Vos relations avec les associations et regroupements de jeunes et de femmes ?
Ce sont mes principales forces depuis que j’officiais au conseil de cercle de Kolokani. Je suis invité à toutes les activités que ces regroupements mènent à Kolokani. Ils constituent l’électorat de l’honorable Man que je suis. Notons que le poids du développement se repose sur les maires avec lesquels je suis de bons termes pour le développement de mon cercle sans considérations politiques.
Après le grabuge entre vous et le RPM, allez-vous faire comme les autres, c’est-à-dire créer votre propre parti politique ou virer dans l’opposition ?
Je n’ai pas besoin de créer mon propre parti politique car je partage déjà les mêmes visions avec le parti URD dont je suis désormais membre. Je le dis partout, je n’ai pas d’adversaire politique de façon extrême. A Kolokani, je collabore avec tous les militants des autres partis. Contrairement à beaucoup de mécontents du RPM qui se sont retrouvés dans d’autres partis de la majorité, j’ai déposé mes bagages dans le principal parti d’opposition qu’est l’URD. Cela s’explique par le fait qu’ils ont une force constante à Kolokani et ma force nous donnera de bons résultats, j‘en suis convaincu. Ils m’ont aussi honoré en me proposant comme leur candidat. Je suis donc tête de liste URD en alliance avec certains poids lourds du cercle. Je me sens désormais en famille car de la base au sommet, je suis respecté. En somme, j’ai quitté le RPM pour l’URD. Je n’ai senti ni de regret ni de remords. Je vais entretenir mes ambitions avec l’URD jusqu’à la victoire finale avec mes soutiens de tout bord. Avec l’URD, nous sommes en phase de remembrement. Je suis déjà dans la sous-section comme Secrétaire chargé à la communication et aux TIC, et bientôt j’aurais le poste qui me revient de droit dans la nouvelle section.

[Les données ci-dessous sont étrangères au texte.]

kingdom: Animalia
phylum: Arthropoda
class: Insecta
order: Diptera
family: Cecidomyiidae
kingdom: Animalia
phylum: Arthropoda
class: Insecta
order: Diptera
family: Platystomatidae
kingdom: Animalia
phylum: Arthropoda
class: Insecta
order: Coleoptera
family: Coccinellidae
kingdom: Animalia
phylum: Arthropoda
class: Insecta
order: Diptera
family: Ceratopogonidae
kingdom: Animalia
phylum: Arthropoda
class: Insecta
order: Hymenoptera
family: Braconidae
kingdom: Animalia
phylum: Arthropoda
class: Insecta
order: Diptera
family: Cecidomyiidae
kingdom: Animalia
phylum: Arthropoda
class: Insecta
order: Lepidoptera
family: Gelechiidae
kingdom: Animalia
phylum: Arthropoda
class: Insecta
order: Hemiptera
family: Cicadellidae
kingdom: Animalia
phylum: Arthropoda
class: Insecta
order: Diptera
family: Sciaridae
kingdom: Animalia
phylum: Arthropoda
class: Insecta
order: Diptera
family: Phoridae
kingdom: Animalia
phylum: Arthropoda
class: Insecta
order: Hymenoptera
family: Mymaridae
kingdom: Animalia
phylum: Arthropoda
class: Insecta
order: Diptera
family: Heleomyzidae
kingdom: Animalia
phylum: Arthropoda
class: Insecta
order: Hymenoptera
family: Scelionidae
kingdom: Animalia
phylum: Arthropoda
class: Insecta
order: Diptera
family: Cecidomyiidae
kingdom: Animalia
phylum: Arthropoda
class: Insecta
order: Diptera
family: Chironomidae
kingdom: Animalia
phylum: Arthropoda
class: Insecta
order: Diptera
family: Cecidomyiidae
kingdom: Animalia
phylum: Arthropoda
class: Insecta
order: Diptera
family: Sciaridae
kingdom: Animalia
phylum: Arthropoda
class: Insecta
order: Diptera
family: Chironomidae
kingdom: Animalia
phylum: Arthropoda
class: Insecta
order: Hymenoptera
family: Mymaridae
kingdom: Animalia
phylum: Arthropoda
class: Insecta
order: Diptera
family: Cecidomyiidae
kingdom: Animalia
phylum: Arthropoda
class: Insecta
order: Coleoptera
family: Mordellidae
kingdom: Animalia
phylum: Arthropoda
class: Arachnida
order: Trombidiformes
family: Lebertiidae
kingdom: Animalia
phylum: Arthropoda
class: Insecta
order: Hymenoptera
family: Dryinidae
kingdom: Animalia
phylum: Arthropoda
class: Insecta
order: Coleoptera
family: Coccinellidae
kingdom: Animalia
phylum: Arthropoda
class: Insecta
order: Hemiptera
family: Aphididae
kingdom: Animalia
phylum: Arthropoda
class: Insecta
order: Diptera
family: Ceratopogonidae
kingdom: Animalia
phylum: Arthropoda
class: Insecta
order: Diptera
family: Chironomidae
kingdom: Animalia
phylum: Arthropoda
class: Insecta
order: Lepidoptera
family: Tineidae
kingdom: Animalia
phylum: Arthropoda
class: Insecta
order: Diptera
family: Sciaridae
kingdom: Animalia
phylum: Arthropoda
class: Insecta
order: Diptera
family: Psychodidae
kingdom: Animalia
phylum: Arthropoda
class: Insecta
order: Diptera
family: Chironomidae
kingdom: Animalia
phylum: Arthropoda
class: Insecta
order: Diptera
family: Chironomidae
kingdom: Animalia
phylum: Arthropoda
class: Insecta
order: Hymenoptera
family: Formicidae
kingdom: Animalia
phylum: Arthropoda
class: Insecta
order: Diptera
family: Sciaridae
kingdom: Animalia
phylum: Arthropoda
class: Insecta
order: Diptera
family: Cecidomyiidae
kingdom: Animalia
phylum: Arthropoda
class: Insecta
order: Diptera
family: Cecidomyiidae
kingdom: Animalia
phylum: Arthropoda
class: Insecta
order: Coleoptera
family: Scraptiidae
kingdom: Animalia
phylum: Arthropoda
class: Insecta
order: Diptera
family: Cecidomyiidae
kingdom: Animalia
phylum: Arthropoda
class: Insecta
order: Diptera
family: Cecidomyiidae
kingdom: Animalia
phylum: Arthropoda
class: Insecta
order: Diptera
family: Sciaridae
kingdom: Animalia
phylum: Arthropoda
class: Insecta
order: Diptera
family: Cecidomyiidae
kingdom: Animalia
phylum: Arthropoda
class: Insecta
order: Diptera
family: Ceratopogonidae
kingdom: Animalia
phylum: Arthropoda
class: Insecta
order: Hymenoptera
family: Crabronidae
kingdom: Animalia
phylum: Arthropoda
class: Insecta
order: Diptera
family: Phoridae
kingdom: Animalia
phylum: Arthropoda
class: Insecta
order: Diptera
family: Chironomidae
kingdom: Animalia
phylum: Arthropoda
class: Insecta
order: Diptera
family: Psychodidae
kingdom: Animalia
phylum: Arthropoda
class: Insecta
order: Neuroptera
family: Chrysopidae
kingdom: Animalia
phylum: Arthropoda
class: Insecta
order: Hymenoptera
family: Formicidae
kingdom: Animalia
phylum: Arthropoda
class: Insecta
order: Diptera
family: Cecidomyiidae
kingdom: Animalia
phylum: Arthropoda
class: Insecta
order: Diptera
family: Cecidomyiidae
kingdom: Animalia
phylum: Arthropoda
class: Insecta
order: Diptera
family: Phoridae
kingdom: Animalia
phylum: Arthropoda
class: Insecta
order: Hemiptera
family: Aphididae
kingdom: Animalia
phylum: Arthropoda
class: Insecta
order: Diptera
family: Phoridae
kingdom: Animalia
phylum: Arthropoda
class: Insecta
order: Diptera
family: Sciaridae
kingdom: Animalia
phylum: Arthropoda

L’URD n’est pas le seul parti politique d’opposition au Mali. Quelles sont donc vos relations avec les autres partis politiques de l’opposition ?
La véritable opposition politique se joue visiblement à l’Assemblée nationale. C’est l’opposition parlementaire qui est la mieux indiquée pour une démocratie républicaine. Après le VRD, le groupe parlementaire d’opposition est SADI-ADP Maliba. Avec eux, c’est la collaboration et la courtoisie.
Le parti politique ASMA du premier ministre Soumeylou Boubeye connait une vague d’adhésion aujourd’hui. Avez-vous été copté aussi par cette force montante ?
Je souhaiterais rester dans le sujet afin de ne pas patauger. Le secrétaire général national de l’ASMA et non moins chef de cabinet du premier ministre en la personne de Issa Diarra est de Kolokani. J’ai beaucoup de respect pour eux. Nous avons beaucoup échangé après ma démission mais mon choix définitif s’est porté sur l’URD.
Parlons de la prorogation du mandat des députés récemment adoptée. Est-elle constitutionnelle ou pas ?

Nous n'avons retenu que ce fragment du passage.